Print every one of the rows below again, character for character, with nothing altered.

═══

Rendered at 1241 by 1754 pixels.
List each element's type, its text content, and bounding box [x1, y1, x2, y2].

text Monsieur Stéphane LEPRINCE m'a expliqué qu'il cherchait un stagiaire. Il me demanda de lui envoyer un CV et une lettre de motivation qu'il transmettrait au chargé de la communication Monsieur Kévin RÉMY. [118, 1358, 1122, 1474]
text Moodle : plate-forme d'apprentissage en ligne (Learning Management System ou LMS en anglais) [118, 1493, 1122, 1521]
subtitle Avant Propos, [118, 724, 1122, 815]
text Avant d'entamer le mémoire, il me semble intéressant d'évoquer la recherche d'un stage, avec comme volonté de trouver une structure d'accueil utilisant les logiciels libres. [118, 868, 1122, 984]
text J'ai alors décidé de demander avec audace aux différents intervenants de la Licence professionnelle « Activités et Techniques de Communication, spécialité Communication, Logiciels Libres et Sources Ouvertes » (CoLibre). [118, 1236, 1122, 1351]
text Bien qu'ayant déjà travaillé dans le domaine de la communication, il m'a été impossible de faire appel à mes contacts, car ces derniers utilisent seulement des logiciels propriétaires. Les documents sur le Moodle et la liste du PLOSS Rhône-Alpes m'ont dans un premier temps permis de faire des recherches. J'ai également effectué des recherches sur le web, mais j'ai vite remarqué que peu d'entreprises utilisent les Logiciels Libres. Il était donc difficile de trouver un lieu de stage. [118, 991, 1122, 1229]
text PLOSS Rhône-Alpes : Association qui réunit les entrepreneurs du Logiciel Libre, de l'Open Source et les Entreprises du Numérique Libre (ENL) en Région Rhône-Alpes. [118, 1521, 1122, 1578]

═══

- _SOLUTION TO THIS TASK_
Rendered at 1241 by 1754 pixels.
List each element's type, its text content, and bounding box [x1, y1, x2, y2].

text Monsieur Stéphane LEPRINCE m'a expliqué qu'il cherchait un stagiaire. Il me demanda de lui envoyer un CV et une lettre de motivation qu'il transmettrait au chargé de la communication Monsieur Kévin RÉMY. [118, 1358, 1122, 1474]
text Moodle : plate-forme d'apprentissage en ligne (Learning Management System ou LMS en anglais) [118, 1493, 1122, 1521]
subtitle Avant Propos, [118, 724, 1122, 815]
text Avant d'entamer le mémoire, il me semble intéressant d'évoquer la recherche d'un stage, avec comme volonté de trouver une structure d'accueil utilisant les logiciels libres. [118, 868, 1122, 984]
text J'ai alors décidé de demander avec audace aux différents intervenants de la Licence professionnelle « Activités et Techniques de Communication, spécialité Communication, Logiciels Libres et Sources Ouvertes » (CoLibre). [118, 1236, 1122, 1351]
text Bien qu'ayant déjà travaillé dans le domaine de la communication, il m'a été impossible de faire appel à mes contacts, car ces derniers utilisent seulement des logiciels propriétaires. Les documents sur le Moodle et la liste du PLOSS Rhône-Alpes m'ont dans un premier temps permis de faire des recherches. J'ai également effectué des recherches sur le web, mais j'ai vite remarqué que peu d'entreprises utilisent les Logiciels Libres. Il était donc difficile de trouver un lieu de stage. [118, 991, 1122, 1229]
text PLOSS Rhône-Alpes : Association qui réunit les entrepreneurs du Logiciel Libre, de l'Open Source et les Entreprises du Numérique Libre (ENL) en Région Rhône-Alpes. [118, 1521, 1122, 1578]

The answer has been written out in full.